> Aufgaben
**A.** Um wie viel verringert die automatisierte Produktion laut dem Auszug die Personalkosten?
**B.** Gib die Zeilen weiter unten von der ersten bis einschließlich der Zeile mit „road: (92, 503)“ erneut aus und tausche darin „satellite image“ gegen „aerial image“ aus, ohne sonst etwas zu ändern.

> Ausgewählter Auszug
Als besondere Vorteile hebt Leichtbau BW hervor:
- Kosteneffizienz: Automatisierte Produktion verringert die Personalkosten des vorher weitgehend manuellen Prozesses um etwa 75 %.
- Optimierte Zykluszeit: Ein in die Steuerung integrierter Produktionsplaner parallelisiert Abläufe.
- Verbesserte Qualität: Präzises Stacking dank Robotik, materialspezifischem Cutting und wandlungsfähigem Greifer.
- Flexibilität: Die Anlage kann unterschiedliche Bauteile fertigen. Der Bediener wird ausgehend von den Produktdaten durch den Rüst- und Parametrisierprozess geleitet.
- Intelligente Automation: Die Steuerung korrigiert bei Bedarf Abläufe und Prozessparameter selbstständig.

> Eingabedaten
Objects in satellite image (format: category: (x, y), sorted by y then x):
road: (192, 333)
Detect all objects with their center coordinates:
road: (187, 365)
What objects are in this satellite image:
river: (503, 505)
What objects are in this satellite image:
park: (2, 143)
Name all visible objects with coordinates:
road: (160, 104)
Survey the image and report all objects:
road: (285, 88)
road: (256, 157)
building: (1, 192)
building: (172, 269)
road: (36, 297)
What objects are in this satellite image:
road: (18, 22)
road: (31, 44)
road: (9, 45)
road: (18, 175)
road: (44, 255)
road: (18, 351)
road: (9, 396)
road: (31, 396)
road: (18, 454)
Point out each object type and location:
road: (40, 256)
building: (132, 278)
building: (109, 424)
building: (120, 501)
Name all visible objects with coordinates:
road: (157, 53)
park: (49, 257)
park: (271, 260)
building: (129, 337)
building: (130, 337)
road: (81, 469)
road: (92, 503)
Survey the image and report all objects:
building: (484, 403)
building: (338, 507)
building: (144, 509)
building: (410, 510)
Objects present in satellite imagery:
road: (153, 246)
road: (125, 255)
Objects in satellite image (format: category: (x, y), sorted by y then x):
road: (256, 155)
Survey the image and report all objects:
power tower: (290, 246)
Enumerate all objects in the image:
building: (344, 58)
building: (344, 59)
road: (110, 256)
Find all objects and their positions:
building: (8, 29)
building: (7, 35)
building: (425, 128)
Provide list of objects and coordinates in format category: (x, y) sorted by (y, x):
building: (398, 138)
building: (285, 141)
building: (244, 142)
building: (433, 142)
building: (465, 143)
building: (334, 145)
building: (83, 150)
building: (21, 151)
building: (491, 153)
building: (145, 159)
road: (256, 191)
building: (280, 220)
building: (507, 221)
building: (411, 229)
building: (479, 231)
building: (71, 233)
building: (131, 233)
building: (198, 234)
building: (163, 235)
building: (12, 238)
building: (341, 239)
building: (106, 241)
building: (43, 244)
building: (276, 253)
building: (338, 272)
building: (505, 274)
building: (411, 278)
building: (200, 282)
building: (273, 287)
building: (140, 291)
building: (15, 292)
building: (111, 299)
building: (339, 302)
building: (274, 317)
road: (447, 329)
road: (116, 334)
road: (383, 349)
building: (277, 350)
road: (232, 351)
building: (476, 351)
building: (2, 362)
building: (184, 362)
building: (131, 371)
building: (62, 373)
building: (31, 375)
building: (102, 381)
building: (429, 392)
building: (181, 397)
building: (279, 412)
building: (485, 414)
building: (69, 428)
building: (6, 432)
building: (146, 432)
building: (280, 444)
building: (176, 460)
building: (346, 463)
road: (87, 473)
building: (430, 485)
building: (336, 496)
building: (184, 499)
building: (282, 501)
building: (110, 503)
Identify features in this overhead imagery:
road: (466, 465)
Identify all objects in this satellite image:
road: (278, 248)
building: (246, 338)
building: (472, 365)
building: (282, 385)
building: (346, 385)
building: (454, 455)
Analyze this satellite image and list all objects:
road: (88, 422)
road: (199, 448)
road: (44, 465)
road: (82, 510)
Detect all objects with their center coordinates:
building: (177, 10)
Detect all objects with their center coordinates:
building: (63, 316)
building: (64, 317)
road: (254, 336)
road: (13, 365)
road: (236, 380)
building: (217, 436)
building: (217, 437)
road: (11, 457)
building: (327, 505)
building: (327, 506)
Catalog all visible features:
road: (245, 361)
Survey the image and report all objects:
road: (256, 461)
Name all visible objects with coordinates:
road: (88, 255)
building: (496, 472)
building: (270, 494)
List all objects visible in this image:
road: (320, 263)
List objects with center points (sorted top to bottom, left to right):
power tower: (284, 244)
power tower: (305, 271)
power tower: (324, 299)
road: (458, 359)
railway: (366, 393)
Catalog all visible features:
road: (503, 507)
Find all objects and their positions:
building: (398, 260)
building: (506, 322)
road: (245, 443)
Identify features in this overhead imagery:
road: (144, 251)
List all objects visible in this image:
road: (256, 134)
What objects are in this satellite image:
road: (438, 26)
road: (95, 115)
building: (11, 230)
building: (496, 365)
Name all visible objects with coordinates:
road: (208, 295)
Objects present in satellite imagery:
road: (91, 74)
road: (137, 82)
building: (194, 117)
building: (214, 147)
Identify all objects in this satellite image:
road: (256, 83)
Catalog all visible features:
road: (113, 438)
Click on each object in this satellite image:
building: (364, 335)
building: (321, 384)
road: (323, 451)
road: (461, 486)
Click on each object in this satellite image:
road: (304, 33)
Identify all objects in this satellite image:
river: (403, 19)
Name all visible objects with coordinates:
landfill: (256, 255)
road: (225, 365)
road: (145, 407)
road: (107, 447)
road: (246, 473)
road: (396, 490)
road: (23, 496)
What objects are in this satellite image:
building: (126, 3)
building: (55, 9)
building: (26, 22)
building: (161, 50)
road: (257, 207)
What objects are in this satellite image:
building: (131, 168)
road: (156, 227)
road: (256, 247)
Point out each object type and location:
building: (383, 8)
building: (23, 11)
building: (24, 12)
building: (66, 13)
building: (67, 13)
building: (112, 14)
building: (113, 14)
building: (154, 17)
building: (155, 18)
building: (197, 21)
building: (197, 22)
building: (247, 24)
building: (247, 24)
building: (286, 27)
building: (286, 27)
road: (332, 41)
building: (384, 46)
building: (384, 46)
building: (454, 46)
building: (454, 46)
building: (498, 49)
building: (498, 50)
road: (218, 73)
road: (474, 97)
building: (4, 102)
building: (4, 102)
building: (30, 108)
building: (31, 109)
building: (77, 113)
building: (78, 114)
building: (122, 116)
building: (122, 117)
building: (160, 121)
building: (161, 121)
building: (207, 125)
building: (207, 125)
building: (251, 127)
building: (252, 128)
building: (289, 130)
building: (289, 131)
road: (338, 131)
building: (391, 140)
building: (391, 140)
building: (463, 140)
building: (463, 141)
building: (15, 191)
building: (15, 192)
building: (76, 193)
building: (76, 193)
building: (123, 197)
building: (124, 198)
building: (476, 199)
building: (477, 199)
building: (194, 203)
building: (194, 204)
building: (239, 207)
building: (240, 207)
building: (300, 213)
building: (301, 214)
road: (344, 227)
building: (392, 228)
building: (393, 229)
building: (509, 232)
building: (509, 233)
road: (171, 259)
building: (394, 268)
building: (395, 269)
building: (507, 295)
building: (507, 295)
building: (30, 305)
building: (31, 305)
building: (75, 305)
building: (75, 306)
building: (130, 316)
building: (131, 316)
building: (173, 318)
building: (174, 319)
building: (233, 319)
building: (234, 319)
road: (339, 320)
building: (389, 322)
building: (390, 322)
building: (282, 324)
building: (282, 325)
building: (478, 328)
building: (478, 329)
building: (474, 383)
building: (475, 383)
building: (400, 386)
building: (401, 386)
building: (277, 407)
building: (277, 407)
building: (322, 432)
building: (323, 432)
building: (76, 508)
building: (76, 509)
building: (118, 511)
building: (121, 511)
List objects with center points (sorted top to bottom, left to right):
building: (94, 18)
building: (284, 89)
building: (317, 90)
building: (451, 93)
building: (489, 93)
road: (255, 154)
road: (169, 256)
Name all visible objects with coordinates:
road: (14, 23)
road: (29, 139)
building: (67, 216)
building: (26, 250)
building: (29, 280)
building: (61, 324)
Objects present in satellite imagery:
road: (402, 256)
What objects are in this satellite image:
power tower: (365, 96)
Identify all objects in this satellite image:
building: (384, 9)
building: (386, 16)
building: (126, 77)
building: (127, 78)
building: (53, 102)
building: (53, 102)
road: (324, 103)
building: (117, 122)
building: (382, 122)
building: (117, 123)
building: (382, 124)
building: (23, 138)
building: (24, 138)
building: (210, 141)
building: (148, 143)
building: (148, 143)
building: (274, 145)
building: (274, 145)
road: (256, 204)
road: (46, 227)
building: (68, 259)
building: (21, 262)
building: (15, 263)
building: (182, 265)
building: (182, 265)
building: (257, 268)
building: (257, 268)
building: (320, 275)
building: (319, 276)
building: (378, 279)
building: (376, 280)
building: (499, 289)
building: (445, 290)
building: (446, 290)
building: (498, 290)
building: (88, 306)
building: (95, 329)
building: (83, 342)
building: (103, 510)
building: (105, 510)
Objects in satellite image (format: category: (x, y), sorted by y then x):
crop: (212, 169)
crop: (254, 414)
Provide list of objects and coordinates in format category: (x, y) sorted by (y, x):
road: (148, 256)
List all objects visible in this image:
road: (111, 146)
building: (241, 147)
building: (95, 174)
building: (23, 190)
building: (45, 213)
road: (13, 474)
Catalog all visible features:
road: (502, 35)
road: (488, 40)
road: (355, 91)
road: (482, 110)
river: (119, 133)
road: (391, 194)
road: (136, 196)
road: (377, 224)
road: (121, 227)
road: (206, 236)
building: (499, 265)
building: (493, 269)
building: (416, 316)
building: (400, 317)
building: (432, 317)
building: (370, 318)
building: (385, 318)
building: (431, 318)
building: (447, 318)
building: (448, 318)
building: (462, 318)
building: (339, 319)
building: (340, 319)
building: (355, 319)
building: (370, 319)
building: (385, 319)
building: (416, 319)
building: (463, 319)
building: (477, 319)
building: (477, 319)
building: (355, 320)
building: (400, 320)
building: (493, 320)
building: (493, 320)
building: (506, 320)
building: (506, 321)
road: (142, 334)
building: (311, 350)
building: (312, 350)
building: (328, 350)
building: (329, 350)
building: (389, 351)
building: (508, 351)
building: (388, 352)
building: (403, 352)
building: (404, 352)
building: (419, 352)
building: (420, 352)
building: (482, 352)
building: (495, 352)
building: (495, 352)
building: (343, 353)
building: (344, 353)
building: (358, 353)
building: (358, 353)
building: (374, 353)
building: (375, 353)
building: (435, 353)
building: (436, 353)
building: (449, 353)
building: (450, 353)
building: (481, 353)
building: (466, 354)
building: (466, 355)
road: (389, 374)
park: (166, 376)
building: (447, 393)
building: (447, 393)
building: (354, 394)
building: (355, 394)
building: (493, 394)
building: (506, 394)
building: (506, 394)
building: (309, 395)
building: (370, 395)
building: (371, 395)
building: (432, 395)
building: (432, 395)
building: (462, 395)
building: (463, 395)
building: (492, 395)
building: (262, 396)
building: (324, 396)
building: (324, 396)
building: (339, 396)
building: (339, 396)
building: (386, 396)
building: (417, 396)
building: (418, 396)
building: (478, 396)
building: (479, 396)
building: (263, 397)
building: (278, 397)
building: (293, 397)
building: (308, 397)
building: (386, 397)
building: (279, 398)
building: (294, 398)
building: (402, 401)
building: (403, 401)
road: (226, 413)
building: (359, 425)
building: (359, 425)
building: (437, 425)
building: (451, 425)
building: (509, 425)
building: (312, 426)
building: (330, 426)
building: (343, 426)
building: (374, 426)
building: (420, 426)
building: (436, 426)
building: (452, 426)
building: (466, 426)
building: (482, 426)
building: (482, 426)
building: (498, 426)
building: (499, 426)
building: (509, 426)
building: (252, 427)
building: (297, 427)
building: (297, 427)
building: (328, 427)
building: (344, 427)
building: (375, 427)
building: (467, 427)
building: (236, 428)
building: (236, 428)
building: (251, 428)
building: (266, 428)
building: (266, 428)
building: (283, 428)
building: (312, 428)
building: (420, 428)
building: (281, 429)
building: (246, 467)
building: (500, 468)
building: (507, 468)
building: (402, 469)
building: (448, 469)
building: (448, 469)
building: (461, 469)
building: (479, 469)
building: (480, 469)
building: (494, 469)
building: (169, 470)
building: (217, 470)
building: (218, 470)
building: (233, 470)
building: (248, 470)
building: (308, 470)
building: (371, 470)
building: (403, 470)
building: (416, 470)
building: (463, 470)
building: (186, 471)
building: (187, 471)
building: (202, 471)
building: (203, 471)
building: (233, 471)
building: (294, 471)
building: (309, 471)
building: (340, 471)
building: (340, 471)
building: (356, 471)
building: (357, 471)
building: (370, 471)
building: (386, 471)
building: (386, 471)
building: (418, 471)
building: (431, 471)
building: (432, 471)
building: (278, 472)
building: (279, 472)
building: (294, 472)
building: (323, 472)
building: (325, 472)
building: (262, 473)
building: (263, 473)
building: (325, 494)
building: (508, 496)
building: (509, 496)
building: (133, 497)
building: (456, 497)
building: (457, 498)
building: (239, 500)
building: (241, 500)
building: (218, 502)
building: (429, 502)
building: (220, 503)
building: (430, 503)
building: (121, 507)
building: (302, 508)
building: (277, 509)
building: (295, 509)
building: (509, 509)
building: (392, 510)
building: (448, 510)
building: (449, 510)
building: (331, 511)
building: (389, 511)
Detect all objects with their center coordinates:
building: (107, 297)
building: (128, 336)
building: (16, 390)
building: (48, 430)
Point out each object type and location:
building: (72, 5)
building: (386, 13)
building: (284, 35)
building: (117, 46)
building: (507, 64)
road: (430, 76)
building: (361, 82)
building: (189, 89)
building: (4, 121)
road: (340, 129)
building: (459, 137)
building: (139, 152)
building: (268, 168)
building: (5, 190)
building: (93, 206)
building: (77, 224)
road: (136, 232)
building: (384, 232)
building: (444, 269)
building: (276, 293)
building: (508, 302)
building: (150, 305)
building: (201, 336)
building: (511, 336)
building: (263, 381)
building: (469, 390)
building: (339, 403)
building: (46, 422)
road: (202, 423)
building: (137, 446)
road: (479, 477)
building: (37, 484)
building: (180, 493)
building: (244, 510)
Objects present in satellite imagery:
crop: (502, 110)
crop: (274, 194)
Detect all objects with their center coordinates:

> Lösungen
**A.** Um etwa 75 %.

**B.**
Objects in aerial image (format: category: (x, y), sorted by y then x):
road: (192, 333)
Detect all objects with their center coordinates:
road: (187, 365)
What objects are in this aerial image:
river: (503, 505)
What objects are in this aerial image:
park: (2, 143)
Name all visible objects with coordinates:
road: (160, 104)
Survey the image and report all objects:
road: (285, 88)
road: (256, 157)
building: (1, 192)
building: (172, 269)
road: (36, 297)
What objects are in this aerial image:
road: (18, 22)
road: (31, 44)
road: (9, 45)
road: (18, 175)
road: (44, 255)
road: (18, 351)
road: (9, 396)
road: (31, 396)
road: (18, 454)
Point out each object type and location:
road: (40, 256)
building: (132, 278)
building: (109, 424)
building: (120, 501)
Name all visible objects with coordinates:
road: (157, 53)
park: (49, 257)
park: (271, 260)
building: (129, 337)
building: (130, 337)
road: (81, 469)
road: (92, 503)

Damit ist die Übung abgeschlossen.